Your objective
In the entries below, every line that contains "evenodd" must be located and copied.

Stored items

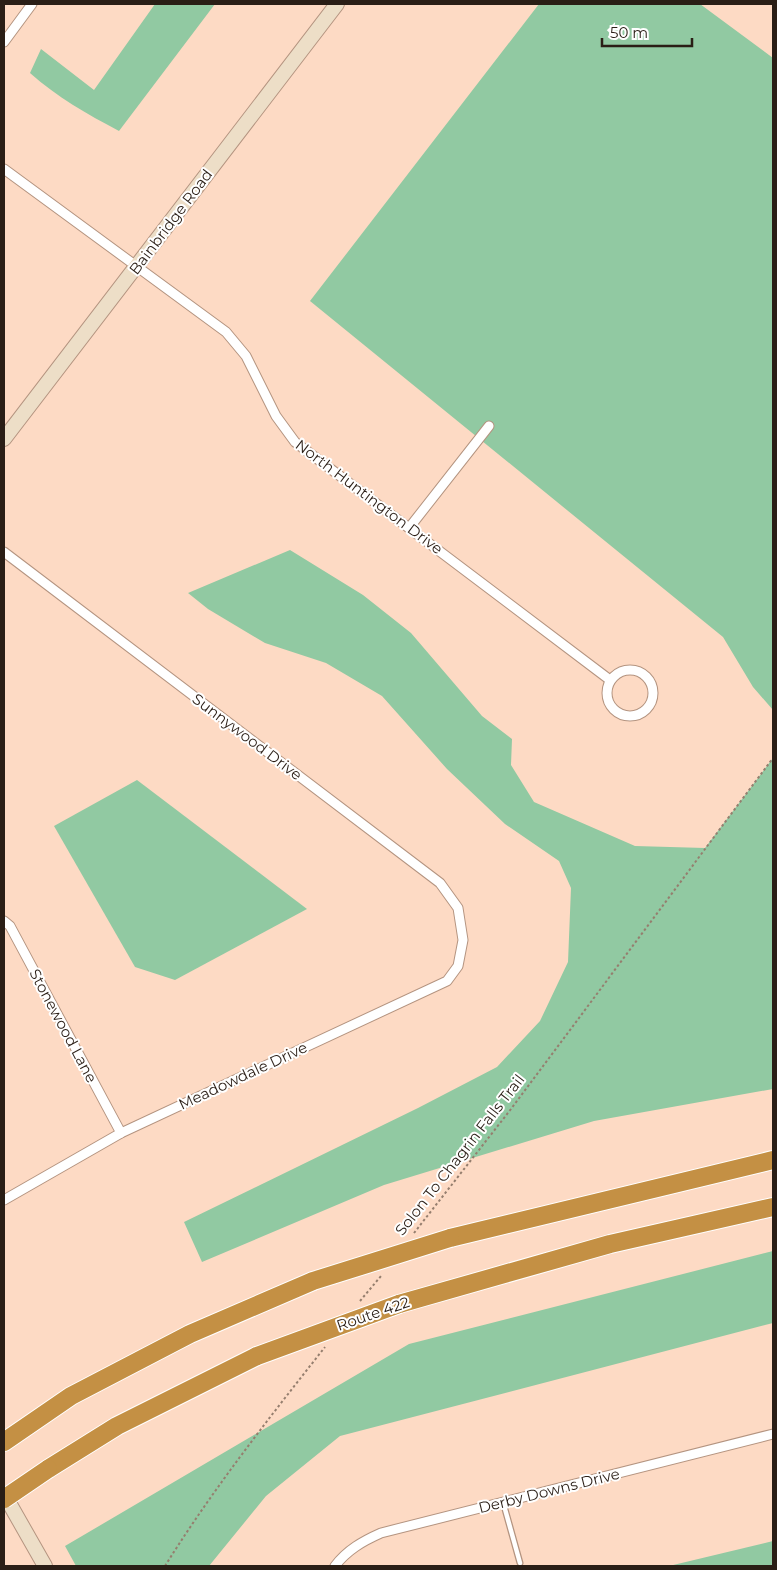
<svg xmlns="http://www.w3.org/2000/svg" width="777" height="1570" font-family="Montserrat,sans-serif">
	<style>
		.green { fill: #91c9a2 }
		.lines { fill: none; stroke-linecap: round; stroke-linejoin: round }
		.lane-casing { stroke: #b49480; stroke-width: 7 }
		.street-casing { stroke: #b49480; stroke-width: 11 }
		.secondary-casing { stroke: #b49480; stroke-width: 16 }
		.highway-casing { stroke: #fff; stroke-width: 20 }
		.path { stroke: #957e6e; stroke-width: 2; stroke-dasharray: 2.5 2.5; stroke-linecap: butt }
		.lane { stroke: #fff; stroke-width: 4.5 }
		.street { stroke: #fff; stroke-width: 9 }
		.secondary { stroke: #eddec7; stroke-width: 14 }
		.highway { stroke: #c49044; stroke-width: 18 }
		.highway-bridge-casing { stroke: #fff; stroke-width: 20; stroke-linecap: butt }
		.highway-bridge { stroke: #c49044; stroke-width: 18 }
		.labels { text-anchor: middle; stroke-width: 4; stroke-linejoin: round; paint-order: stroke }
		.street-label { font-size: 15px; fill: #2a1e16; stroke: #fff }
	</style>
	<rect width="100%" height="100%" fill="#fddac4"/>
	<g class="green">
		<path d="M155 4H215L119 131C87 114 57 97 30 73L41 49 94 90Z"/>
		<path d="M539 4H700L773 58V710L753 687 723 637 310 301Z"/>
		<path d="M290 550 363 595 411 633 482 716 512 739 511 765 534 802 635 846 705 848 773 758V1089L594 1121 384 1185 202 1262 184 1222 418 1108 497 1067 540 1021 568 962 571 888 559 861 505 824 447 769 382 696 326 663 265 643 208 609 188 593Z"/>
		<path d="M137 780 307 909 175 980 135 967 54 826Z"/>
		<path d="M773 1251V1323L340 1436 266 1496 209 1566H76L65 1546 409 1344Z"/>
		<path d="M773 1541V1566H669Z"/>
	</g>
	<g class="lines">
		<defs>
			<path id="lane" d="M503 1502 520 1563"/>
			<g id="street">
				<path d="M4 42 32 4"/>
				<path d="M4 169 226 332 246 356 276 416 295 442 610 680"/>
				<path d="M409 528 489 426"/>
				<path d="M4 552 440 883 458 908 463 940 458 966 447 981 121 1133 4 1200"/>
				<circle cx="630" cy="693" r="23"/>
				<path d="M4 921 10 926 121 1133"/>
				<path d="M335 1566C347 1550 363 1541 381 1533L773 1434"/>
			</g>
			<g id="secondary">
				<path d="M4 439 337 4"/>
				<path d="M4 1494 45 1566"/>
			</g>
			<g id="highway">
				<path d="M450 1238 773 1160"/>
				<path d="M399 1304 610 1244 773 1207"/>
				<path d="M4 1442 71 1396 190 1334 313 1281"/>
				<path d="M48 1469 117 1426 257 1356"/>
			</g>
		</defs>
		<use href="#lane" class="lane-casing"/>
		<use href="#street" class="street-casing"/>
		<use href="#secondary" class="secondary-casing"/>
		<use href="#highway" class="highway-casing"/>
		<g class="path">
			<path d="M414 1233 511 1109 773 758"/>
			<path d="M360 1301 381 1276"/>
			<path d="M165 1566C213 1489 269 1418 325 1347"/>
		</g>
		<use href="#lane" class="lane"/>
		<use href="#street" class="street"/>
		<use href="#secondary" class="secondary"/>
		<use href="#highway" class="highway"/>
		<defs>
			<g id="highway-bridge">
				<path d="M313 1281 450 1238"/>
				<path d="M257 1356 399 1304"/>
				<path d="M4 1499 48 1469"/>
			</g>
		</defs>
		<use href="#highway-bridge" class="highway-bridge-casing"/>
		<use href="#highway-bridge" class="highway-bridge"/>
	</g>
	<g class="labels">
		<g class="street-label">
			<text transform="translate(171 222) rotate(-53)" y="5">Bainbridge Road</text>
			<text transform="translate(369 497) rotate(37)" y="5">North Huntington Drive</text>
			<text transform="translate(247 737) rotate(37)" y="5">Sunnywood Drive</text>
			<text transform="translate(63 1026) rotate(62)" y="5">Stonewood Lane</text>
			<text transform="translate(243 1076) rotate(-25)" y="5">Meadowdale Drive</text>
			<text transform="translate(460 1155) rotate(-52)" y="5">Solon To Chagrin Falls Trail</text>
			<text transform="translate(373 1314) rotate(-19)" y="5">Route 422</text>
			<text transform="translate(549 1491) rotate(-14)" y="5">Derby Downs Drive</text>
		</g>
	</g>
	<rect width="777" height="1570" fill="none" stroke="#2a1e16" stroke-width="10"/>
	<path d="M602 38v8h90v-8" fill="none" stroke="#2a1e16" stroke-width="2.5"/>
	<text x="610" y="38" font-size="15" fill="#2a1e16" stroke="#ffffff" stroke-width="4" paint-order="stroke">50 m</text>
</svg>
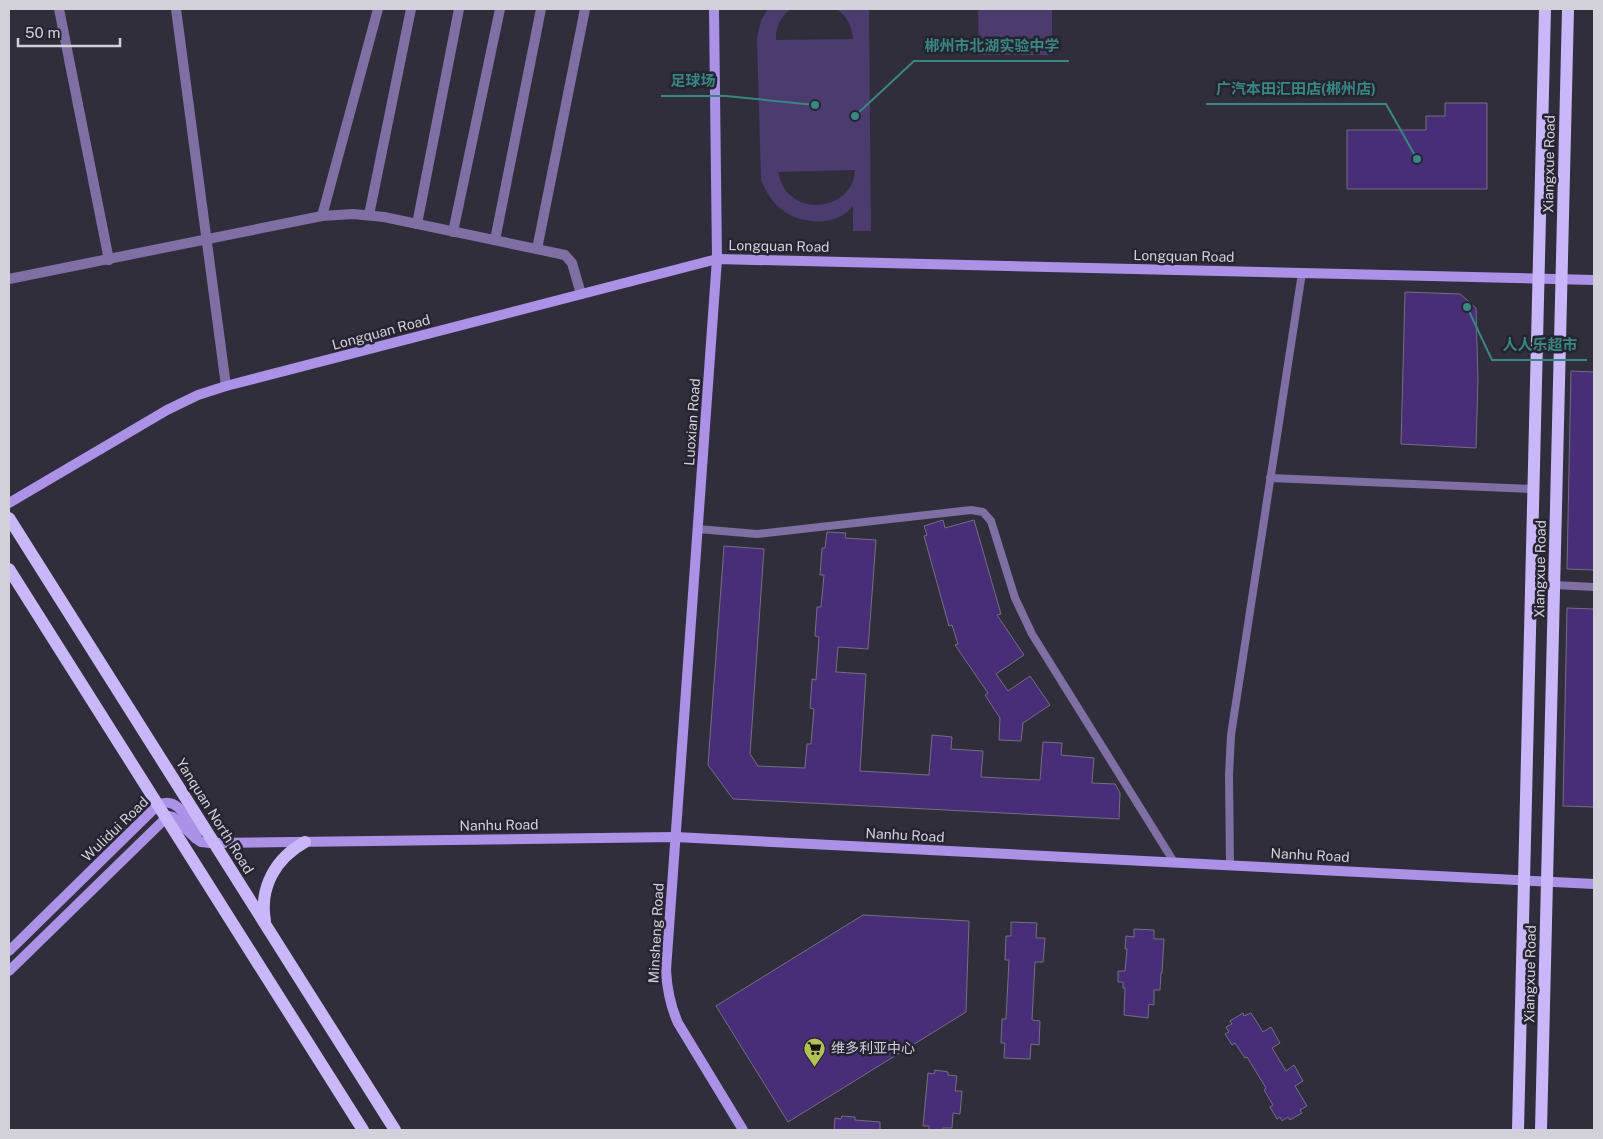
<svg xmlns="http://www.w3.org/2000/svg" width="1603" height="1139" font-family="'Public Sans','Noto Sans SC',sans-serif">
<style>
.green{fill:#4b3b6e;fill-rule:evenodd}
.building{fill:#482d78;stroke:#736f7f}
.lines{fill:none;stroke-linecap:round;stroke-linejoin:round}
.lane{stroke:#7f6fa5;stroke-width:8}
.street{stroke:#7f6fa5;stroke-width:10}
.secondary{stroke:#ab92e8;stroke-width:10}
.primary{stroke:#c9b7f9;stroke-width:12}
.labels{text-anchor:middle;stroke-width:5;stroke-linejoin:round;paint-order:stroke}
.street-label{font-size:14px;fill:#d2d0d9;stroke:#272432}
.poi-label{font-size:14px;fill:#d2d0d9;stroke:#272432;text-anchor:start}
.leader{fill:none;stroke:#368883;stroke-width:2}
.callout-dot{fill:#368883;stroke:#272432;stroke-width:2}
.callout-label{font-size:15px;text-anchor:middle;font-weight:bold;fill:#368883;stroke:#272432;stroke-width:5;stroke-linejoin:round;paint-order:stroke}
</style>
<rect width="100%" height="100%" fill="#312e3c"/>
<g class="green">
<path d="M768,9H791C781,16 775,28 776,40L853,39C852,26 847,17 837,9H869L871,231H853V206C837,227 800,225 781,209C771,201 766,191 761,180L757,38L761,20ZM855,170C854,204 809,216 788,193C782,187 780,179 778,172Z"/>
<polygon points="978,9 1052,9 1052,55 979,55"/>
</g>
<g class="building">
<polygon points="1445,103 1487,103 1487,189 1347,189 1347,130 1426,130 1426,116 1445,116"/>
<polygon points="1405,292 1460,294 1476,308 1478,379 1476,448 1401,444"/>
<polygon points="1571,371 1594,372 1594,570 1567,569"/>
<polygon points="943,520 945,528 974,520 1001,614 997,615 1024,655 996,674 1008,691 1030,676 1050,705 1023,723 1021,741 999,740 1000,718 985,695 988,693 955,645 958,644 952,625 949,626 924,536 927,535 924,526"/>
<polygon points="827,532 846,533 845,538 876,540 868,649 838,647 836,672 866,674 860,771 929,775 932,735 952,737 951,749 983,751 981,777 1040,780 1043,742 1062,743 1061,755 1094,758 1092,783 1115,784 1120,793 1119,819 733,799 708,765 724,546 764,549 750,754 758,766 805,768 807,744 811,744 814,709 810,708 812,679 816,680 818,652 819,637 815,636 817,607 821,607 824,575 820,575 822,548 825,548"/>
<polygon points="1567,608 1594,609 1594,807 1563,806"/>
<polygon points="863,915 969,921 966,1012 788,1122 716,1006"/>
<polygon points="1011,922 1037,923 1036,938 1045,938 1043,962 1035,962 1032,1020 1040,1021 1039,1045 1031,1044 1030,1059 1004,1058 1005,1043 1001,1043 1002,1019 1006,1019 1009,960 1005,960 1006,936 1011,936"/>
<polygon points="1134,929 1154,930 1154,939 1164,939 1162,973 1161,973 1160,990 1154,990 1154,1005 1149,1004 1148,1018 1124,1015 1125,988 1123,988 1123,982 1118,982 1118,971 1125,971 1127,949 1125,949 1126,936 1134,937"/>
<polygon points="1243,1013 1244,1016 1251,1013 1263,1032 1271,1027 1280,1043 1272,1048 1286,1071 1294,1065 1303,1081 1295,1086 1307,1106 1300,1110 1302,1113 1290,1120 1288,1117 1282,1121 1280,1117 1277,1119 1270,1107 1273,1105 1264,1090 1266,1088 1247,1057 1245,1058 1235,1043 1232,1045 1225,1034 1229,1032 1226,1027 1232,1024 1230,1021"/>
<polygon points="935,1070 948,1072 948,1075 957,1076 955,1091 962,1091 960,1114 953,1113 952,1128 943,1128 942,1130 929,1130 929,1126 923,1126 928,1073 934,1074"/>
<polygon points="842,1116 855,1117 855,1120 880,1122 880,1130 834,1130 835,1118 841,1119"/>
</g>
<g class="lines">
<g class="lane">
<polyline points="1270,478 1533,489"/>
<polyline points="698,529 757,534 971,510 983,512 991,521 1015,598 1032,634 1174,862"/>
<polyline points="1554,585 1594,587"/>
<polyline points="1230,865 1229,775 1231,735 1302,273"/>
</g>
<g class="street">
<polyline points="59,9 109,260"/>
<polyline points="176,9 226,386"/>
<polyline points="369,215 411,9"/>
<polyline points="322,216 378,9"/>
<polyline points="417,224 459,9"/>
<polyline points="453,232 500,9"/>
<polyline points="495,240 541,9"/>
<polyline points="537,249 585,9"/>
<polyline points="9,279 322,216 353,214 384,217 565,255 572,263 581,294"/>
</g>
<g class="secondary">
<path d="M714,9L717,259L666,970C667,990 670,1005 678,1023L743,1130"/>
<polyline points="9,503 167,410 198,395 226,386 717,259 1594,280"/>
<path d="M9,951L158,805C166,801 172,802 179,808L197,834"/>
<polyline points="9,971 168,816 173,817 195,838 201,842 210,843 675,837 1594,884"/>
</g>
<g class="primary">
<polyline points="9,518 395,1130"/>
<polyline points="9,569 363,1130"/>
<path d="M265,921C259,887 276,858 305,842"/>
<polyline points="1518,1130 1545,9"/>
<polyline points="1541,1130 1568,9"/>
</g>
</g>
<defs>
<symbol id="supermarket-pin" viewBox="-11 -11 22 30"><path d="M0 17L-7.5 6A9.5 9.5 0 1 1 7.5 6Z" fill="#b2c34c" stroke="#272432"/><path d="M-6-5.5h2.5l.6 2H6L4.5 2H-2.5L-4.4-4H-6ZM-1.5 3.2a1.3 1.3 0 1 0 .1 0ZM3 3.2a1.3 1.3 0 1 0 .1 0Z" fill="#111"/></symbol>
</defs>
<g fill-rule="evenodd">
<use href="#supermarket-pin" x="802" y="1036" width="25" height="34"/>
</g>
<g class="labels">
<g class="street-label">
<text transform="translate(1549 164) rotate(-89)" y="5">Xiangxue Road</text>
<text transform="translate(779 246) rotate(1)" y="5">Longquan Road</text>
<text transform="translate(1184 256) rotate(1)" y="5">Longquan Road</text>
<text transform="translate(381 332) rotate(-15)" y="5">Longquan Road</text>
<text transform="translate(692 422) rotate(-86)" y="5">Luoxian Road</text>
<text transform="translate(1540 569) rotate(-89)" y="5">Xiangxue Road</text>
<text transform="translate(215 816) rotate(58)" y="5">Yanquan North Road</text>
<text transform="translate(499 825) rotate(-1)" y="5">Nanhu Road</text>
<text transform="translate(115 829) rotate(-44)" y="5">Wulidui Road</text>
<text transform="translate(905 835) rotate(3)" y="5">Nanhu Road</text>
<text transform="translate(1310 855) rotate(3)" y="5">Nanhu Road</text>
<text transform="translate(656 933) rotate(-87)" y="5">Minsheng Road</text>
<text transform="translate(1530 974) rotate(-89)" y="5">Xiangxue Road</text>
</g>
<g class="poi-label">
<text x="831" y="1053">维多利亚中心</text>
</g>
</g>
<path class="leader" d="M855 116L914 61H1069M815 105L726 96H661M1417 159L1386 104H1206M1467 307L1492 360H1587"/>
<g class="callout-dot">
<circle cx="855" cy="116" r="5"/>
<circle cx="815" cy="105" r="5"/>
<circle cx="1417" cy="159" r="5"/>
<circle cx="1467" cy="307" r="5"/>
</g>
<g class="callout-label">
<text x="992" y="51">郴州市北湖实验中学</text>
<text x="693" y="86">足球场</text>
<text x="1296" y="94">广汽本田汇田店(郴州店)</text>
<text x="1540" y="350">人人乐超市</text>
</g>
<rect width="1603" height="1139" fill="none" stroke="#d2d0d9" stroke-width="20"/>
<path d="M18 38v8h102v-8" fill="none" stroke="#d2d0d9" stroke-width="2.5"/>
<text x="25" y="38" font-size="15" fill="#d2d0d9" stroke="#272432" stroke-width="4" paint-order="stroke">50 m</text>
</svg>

Exercise solution
.green{fill:#4b3b6e;fill-rule:evenodd}
<g fill-rule="evenodd">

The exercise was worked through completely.